### Text for analysis
In the fifth and final game, a shimmering rainbow of a horizontal line spent five seconds slowly making its way from the top of the screen to the bottom at about 30-second intervals for the first two innings. Then it was gone.
“They probably whacked the side of the television camera with a fist,” I told my wife. “That’s how we fixed electronics back then.”
Surprisingly, the quality of play was about the same, then to now. Just fabulous. There was a towering home run in the last game by Baltimore Oriole Frank Robinson. There were diving catches all over the place, including three by Mets outfielders, one of which, by Tommy Agee in center field, cost the Orioles three runs that then led to their defeat in the fourth game.
There was a certain informality to the game then. Sweat would soak a pitcher’s cap brim. In the fifth game, a Baltimore player emerged from the dugout for his time at bat tucking his shirt into his pants, which he had neglected to do earlier.
And there were no helmets or any other safety gear like we see today for the batter, the catcher, or even the umps. Canvas covered the outfield walls. Hard on whoever ran into them, and several did.
At one point, Gowdy, said that 55,000 fans had paid $600,000 in total to be in attendance. That would be an average of $11 a ticket.

### Recorded information
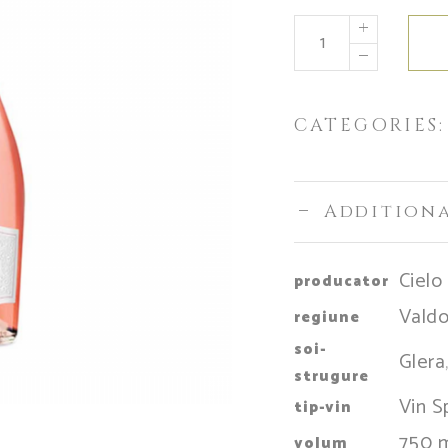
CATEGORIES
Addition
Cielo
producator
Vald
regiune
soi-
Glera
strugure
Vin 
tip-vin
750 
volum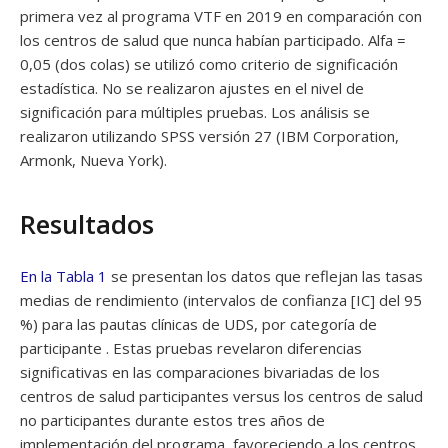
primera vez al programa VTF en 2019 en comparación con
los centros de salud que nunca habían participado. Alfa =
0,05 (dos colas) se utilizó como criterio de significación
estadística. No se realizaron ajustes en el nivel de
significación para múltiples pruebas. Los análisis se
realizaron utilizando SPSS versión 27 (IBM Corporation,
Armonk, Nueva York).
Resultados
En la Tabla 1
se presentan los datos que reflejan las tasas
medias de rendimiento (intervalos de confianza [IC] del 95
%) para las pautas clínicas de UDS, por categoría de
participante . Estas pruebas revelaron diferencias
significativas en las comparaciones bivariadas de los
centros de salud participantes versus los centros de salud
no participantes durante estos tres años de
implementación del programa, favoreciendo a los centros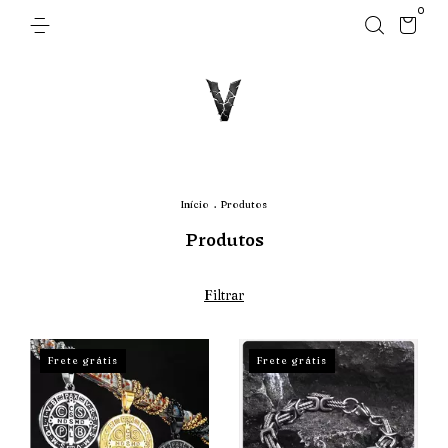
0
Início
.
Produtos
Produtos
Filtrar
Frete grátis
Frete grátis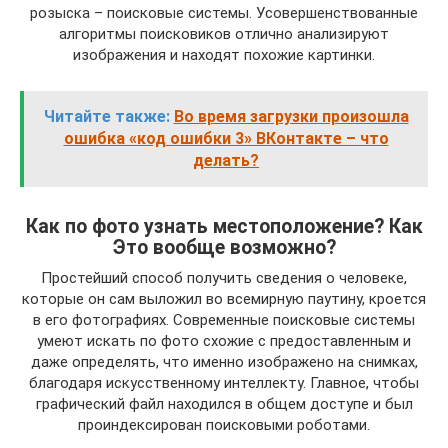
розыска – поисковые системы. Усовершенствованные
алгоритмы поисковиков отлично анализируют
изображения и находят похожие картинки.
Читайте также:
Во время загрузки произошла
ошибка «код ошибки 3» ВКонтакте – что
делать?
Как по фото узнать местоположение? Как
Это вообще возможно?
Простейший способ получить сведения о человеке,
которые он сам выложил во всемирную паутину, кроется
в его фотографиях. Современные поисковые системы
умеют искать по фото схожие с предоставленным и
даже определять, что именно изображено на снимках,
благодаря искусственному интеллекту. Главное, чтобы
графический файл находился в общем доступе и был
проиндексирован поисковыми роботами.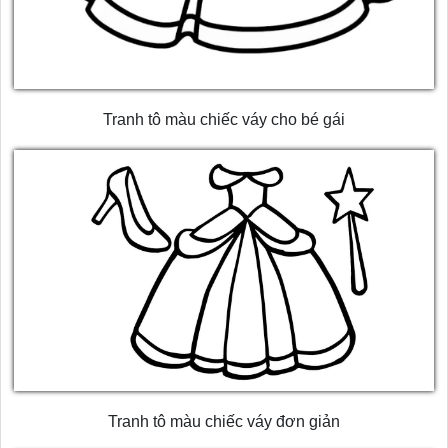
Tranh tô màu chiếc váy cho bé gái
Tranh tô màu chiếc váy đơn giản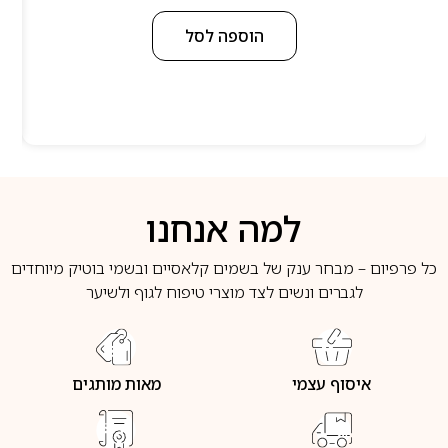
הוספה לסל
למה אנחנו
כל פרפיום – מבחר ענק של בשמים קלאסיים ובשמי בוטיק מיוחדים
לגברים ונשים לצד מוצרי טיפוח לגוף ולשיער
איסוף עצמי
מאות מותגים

### Assignment
In the baseball text, starting at "In the fifth and" and ending at "it was gone.", rename "horizontal line" to "streak" and write out that passage.

### Written response
In the fifth and final game, a shimmering rainbow of a streak spent five seconds slowly making its way from the top of the screen to the bottom at about 30-second intervals for the first two innings. Then it was gone.